Extract to read →
Elasticsearch - Case insensitive aggregation not working

45 Views Asked by At

ES version - 7.17.7

I've an index for which I' running an aggregation to get all field matching certain regex. This should be case-insensitive i.e.

new york should match New York and NEW YORK and New YORK

Have added a lowercase_normaliser to index so that documents are indexed with lowercase name. This doesn't solve the issue though. Now I've to pass the regex in lowercase, else it doesn't return correct results.

I've created an index named blah with following mapping

{
  "blah": {
    "mappings": {
      "properties": {
        "name": {
          "type": "text",
          "fields": {
            "raw": {
              "type": "keyword",
              "normalizer": "lowercase_normalizer"
            }
          }
        }
      }
    }
  }
}

Index settings -

{
  "blah": {
    "settings": {
      "index": {
        "max_ngram_diff": "20",
        "analysis": {
          "normalizer": {
            "lowercase_normalizer": {
              "filter": [
                "lowercase"
              ],
              "type": "custom"

Data rows →
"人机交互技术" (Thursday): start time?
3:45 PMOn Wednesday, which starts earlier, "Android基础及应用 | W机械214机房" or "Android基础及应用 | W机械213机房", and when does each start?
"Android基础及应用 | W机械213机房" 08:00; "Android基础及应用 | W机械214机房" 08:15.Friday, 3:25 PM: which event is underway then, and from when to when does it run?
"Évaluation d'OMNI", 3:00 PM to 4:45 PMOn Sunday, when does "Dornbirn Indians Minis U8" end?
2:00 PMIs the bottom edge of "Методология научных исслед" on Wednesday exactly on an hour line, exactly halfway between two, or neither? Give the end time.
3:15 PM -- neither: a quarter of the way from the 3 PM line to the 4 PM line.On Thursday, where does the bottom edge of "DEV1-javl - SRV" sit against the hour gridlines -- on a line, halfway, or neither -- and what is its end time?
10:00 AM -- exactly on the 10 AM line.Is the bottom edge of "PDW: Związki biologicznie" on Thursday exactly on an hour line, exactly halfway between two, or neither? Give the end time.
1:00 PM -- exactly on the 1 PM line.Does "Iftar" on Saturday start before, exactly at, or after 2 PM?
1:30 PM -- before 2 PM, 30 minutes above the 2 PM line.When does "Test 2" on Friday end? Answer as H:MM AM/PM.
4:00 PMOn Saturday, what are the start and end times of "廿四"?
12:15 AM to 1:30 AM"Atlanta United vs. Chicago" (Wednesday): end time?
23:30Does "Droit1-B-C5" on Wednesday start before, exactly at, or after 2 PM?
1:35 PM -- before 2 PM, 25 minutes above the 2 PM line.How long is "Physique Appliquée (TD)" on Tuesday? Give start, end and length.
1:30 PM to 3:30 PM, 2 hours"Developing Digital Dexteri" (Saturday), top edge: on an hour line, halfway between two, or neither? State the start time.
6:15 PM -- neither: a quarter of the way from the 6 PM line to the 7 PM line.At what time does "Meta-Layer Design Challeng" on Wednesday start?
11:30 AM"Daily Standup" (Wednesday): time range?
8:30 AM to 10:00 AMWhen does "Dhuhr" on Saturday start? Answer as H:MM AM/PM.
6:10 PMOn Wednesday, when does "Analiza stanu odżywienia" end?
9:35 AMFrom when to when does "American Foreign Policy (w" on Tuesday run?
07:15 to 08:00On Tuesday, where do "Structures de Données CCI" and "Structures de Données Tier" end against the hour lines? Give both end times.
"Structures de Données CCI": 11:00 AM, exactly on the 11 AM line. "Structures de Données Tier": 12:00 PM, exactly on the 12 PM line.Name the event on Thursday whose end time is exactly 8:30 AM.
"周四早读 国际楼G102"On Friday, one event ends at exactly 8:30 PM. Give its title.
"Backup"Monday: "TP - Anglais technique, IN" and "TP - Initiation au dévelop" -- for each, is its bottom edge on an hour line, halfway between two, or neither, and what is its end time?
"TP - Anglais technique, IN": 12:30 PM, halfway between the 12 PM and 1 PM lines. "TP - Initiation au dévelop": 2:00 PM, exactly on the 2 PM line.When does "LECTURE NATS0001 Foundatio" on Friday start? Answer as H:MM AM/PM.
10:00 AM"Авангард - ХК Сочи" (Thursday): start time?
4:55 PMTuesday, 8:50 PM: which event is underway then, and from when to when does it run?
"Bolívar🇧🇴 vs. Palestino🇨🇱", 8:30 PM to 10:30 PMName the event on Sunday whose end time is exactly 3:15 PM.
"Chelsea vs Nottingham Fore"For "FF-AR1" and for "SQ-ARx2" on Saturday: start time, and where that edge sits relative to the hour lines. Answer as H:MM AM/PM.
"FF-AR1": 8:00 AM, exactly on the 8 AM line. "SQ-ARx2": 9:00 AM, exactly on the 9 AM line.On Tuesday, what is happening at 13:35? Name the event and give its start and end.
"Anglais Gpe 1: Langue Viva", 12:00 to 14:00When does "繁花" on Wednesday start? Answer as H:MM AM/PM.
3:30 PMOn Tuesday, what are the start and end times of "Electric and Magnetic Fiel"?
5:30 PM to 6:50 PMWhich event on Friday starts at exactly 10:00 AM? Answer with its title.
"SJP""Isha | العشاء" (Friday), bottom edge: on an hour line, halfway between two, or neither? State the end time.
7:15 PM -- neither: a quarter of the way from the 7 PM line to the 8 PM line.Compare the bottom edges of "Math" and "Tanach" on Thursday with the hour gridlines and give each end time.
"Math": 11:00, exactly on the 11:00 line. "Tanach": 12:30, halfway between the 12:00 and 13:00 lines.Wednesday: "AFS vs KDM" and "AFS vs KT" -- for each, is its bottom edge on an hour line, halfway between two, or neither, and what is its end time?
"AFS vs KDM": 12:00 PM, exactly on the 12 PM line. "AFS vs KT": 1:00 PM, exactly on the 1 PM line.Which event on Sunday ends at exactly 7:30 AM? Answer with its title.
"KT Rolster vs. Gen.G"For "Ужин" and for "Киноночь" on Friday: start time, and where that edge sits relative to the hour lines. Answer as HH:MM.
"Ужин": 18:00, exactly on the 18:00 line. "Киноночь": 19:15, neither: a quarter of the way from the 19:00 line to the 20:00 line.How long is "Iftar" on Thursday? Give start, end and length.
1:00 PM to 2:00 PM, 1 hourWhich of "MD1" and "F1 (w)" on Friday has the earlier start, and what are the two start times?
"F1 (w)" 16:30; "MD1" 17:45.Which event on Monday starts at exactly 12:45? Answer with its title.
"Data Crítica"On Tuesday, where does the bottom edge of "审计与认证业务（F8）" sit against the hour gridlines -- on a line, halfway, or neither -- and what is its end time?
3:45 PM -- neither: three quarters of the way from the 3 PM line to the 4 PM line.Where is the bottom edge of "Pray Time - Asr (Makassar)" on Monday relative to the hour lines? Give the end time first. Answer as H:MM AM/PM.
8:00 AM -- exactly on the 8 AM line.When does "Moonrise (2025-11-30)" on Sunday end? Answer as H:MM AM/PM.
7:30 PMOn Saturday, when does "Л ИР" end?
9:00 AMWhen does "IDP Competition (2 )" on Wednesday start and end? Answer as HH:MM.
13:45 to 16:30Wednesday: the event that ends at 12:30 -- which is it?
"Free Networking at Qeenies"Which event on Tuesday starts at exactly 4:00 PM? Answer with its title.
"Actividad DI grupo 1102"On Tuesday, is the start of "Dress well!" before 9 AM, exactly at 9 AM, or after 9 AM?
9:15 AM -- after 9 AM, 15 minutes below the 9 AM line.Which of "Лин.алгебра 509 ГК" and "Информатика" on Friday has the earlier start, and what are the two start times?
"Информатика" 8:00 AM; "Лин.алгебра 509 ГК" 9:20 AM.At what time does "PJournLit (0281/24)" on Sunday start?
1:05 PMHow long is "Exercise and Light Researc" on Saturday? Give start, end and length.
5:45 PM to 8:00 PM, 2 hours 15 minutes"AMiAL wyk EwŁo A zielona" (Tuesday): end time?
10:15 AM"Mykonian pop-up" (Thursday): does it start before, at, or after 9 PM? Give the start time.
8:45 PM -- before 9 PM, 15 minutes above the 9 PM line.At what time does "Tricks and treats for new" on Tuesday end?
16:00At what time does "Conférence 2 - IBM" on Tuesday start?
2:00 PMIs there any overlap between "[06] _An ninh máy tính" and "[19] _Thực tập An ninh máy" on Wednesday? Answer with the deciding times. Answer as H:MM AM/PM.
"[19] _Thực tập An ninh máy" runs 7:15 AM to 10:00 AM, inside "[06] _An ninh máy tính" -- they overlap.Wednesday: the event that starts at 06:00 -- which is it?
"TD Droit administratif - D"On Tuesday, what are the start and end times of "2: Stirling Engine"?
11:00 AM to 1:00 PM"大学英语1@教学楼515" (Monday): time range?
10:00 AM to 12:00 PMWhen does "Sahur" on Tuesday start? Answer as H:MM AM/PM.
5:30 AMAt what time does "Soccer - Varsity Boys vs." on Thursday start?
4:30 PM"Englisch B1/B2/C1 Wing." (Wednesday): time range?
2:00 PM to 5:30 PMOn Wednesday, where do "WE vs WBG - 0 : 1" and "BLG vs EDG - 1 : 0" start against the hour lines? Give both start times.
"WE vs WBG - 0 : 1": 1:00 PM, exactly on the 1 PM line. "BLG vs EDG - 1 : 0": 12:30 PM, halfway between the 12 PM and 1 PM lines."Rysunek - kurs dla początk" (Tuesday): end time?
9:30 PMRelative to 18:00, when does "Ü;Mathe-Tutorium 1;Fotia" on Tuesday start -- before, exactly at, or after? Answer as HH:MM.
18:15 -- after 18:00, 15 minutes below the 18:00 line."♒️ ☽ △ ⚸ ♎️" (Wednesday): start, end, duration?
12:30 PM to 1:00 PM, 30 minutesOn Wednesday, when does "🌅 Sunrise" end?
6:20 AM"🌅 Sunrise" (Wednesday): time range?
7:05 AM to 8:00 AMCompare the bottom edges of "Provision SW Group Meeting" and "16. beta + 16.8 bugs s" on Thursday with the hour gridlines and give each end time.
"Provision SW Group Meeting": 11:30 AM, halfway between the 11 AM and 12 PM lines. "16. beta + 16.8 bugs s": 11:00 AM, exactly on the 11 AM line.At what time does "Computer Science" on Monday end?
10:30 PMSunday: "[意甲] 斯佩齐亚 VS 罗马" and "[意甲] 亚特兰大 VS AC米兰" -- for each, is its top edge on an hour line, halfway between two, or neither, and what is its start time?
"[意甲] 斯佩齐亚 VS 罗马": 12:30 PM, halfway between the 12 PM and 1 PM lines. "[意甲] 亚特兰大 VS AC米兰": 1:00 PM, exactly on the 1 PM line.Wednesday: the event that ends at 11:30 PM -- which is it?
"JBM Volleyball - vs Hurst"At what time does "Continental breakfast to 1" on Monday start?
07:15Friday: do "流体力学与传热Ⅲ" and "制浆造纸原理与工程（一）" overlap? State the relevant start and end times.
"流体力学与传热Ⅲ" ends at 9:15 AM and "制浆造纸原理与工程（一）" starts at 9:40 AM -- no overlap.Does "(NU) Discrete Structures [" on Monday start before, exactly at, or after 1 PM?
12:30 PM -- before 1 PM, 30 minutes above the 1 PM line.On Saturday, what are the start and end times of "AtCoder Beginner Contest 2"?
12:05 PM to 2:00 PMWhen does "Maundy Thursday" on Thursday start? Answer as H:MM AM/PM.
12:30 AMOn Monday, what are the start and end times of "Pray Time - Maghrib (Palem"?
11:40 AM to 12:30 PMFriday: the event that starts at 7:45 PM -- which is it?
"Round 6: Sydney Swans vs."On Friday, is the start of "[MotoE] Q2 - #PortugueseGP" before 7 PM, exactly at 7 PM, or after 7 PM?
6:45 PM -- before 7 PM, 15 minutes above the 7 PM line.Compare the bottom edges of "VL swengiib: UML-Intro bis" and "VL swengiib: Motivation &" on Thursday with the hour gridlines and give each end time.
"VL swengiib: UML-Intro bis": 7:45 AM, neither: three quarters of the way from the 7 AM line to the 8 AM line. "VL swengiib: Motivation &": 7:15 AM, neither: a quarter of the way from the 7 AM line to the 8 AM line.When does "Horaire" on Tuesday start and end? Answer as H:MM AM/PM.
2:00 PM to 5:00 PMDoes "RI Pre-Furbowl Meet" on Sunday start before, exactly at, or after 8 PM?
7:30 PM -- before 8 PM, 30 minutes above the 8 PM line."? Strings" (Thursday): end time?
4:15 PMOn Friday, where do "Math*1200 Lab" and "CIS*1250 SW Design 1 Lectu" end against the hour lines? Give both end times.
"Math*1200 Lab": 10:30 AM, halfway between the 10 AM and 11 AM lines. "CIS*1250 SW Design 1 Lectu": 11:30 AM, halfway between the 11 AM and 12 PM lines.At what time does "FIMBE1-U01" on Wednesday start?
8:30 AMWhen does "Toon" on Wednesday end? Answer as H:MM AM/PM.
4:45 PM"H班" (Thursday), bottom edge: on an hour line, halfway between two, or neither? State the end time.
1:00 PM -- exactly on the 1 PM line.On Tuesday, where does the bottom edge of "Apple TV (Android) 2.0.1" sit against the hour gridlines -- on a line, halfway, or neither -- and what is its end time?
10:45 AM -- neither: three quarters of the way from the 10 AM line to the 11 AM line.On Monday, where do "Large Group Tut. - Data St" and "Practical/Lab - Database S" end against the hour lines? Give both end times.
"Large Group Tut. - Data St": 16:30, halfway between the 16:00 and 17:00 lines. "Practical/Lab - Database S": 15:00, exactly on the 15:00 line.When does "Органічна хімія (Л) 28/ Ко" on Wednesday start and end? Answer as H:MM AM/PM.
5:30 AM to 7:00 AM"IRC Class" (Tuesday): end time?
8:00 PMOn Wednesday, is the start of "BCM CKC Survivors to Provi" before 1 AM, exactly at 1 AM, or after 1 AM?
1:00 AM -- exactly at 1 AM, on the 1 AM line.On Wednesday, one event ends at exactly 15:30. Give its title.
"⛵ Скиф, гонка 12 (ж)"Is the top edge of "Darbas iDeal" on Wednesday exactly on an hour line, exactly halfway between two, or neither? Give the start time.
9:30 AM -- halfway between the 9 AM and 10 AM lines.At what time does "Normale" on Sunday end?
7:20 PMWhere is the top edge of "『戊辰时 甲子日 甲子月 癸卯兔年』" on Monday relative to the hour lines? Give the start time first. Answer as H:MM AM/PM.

Work to complete →
- A) Render this sentence from the Elasticsearch thread in Spanish: "This doesn't solve the issue though."
- B) Which Elasticsearch version does the Elasticsearch thread give?
- C) Write a continuation of the Elasticsearch thread from its final line.
The records are separate material, unrelated to the Elasticsearch thread.

Expected responses →
- A) Sin embargo, esto no resuelve el problema.

- B) 7.17.7

- C)
            }
          }
        }
      }
    }
  }
}

Documents inserted:

blah/_doc/1

{
  "name": "NEW YORK"
}

blah/_doc/2

{
  "name": "New Orleans"
}

blah/_doc/3

{
  "name": "New Hampshire"
}

Following aggregation query doesn't return expected results - Query

{
  "aggregations": {
    "autoComplete": {
      "terms": {
        "field": "name.raw",
        "include": "New.*",
        "order": [
          {
            "_term": "asc"
          }
        ]
      }
    }
  },
  "size": 0
}

Output

  "aggregations": {
    "autoComplete": {
      "doc_count_error_upper_bound": 0,
      "sum_other_doc_count": 0,
      "buckets": [

      ]
    }
  }

EDIT Another downside is that if I use aggregation after running .lowecase on inlcude value, results are also normalised. Is it possible to have original value being returned?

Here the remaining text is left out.